**Exercise**. Render everything from the start of the records down to the line containing "color zones: curves: ch0 [(0, 0.278)" as a Markdown table with two columns, No. and Text. Put one line per row with its number, and skip blank lines.
== Information provided
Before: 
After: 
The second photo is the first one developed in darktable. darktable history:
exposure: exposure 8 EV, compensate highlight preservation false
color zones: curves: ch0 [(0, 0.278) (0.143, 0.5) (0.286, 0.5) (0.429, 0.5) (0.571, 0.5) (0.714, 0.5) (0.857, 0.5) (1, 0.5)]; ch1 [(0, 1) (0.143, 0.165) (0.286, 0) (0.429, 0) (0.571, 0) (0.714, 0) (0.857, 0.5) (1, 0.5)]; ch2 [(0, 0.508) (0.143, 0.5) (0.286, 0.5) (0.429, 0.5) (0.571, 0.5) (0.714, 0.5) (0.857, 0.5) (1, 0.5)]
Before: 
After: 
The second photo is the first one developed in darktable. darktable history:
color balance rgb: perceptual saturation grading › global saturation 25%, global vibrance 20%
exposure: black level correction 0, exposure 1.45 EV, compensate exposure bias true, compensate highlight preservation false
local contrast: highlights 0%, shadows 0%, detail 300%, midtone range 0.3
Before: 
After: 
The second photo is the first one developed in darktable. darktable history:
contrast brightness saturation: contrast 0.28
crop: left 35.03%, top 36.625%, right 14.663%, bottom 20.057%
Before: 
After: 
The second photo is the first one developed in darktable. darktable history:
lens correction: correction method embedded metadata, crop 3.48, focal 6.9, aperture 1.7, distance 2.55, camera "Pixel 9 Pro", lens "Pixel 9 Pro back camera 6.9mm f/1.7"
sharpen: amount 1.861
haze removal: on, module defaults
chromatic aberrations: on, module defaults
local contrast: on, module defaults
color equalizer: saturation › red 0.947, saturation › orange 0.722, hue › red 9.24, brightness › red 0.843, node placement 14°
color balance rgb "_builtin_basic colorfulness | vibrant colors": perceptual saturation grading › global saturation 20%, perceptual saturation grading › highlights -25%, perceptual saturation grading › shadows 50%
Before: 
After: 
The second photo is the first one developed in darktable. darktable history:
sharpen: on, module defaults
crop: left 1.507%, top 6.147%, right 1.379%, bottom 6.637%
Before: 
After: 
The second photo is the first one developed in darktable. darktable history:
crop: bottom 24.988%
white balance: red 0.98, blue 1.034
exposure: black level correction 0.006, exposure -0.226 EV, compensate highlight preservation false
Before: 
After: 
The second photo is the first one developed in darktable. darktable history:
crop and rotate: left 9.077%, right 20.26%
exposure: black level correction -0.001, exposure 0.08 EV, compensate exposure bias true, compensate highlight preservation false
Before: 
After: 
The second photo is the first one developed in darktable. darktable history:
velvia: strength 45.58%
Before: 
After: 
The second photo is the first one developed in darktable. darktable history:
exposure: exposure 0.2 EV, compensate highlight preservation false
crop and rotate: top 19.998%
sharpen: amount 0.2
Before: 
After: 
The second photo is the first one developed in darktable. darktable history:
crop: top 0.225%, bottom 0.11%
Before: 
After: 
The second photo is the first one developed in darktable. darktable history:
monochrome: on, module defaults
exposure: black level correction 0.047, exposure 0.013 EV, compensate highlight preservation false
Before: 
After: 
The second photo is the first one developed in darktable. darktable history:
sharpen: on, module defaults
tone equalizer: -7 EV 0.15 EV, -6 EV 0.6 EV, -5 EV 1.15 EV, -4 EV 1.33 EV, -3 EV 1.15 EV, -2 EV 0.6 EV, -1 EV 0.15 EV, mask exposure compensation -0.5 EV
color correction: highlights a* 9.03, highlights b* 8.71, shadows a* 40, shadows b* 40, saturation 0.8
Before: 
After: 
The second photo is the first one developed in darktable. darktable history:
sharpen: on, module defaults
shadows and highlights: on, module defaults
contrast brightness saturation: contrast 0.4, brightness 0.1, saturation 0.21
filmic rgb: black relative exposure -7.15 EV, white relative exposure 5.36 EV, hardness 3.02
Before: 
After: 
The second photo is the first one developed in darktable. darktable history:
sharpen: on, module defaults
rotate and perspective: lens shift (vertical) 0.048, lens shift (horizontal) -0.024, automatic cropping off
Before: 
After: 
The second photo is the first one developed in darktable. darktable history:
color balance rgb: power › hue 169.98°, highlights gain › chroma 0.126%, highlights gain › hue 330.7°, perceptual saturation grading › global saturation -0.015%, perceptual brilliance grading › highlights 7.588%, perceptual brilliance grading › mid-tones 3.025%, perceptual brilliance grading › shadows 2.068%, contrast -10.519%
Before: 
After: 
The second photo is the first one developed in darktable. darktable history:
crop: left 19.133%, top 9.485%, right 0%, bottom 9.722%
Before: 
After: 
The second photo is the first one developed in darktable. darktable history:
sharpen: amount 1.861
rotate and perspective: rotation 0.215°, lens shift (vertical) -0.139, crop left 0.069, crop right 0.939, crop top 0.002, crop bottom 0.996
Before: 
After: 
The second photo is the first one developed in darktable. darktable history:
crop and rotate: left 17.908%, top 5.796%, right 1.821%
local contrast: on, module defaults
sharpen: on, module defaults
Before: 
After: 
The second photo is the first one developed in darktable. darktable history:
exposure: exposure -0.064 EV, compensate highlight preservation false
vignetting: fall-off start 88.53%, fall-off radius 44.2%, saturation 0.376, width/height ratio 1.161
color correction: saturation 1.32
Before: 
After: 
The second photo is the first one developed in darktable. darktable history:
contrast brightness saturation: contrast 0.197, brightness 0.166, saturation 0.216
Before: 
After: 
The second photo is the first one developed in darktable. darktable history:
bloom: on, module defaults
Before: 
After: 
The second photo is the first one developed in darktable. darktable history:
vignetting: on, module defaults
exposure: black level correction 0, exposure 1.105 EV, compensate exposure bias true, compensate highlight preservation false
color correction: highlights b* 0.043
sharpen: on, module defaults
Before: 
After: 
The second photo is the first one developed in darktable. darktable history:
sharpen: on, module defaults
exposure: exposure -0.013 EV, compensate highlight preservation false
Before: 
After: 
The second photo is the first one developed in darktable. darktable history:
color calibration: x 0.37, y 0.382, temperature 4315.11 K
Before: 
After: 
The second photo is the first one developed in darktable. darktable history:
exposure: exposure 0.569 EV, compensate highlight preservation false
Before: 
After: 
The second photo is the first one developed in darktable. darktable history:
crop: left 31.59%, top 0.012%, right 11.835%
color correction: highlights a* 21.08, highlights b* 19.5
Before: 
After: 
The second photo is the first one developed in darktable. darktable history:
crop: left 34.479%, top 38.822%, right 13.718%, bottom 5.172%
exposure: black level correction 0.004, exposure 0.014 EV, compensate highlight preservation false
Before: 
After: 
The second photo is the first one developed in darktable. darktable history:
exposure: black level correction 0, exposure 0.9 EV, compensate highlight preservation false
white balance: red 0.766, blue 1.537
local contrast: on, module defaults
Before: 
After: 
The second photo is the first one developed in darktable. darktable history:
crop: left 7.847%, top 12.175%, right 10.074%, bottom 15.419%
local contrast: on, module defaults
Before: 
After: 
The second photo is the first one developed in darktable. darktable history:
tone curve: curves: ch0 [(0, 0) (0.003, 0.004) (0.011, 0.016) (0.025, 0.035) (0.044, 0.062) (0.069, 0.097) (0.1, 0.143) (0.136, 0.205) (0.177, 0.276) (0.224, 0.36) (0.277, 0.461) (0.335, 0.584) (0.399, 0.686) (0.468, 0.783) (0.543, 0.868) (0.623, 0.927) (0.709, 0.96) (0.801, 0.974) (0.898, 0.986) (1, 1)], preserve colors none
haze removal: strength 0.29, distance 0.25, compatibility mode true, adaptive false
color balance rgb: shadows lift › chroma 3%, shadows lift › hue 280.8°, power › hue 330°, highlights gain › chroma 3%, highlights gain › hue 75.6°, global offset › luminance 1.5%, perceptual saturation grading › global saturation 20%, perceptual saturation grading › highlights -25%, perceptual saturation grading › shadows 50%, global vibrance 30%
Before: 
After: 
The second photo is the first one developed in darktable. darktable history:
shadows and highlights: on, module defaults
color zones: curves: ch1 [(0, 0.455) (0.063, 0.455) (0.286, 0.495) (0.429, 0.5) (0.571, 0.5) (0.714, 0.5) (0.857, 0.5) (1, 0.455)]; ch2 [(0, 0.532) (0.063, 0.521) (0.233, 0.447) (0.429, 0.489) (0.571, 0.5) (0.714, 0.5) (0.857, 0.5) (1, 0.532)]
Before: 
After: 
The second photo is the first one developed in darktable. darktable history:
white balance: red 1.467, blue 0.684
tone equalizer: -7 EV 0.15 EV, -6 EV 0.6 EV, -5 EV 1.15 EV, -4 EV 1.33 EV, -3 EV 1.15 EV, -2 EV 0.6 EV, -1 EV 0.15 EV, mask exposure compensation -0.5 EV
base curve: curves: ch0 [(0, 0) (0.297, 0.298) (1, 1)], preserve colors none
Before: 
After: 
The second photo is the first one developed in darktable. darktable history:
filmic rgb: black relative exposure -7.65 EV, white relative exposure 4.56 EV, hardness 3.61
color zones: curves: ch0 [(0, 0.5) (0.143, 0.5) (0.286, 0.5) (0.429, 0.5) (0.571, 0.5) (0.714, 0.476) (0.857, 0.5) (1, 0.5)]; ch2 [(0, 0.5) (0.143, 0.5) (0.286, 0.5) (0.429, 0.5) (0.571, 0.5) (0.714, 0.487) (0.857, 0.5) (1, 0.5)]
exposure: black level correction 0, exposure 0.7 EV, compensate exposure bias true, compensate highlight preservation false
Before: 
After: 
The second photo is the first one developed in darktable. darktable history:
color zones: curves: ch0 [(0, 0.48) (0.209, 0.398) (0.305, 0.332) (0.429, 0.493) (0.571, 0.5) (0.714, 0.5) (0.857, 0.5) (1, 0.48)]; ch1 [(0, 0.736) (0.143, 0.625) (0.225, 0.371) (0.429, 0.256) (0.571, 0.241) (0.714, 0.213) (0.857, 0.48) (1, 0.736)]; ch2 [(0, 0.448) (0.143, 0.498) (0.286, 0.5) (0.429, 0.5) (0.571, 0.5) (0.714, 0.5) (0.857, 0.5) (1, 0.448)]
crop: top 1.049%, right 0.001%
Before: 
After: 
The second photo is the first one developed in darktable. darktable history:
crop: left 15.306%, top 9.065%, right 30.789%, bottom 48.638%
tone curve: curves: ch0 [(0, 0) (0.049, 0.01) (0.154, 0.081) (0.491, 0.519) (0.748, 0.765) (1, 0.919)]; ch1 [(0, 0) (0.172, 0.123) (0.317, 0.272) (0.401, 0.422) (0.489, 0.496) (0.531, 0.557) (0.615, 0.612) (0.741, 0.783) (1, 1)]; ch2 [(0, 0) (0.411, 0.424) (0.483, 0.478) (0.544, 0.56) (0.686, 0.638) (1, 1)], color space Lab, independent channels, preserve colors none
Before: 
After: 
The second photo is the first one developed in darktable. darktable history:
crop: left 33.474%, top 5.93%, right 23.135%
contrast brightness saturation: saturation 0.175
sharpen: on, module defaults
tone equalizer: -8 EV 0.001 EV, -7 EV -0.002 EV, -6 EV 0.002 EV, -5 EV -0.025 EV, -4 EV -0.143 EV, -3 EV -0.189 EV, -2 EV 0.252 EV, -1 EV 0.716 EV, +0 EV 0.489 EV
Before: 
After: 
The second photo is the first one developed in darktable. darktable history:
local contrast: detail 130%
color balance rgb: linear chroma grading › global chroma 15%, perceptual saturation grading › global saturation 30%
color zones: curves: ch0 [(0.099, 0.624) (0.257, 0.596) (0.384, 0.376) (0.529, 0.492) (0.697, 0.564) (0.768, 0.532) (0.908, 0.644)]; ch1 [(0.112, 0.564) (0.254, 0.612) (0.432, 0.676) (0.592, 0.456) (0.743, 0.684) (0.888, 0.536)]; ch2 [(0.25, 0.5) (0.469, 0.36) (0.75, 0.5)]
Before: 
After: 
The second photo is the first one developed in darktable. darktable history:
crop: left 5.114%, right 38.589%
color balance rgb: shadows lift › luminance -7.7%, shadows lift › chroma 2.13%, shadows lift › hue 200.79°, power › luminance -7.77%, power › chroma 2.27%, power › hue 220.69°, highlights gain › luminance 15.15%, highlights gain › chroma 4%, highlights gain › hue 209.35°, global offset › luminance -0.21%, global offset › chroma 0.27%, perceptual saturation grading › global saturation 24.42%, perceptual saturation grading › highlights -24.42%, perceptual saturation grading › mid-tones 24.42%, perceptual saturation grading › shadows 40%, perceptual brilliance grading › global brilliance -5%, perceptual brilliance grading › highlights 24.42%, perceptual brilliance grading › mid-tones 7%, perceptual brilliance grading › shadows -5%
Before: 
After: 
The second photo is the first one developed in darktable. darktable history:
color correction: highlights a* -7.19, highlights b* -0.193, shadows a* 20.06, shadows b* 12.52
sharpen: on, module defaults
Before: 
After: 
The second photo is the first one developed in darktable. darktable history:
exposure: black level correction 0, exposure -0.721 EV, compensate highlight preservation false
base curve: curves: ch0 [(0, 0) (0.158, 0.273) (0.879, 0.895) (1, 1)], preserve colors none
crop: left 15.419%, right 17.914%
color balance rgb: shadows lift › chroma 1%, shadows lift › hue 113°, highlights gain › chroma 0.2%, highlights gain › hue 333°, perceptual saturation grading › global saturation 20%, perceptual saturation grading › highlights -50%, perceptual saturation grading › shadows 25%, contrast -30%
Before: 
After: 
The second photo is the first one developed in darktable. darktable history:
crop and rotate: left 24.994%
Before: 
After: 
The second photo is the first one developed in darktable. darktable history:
====
**Task response**.
| No. | Text |
|---|---|
| 1 | Before:  |
| 2 | After:  |
| 3 | The second photo is the first one developed in darktable. darktable history: |
| 4 | exposure: exposure 8 EV, compensate highlight preservation false |
| 5 | color zones: curves: ch0 [(0, 0.278) (0.143, 0.5) (0.286, 0.5) (0.429, 0.5) (0.571, 0.5) (0.714, 0.5) (0.857, 0.5) (1, 0.5)]; ch1 [(0, 1) (0.143, 0.165) (0.286, 0) (0.429, 0) (0.571, 0) (0.714, 0) (0.857, 0.5) (1, 0.5)]; ch2 [(0, 0.508) (0.143, 0.5) (0.286, 0.5) (0.429, 0.5) (0.571, 0.5) (0.714, 0.5) (0.857, 0.5) (1, 0.5)] |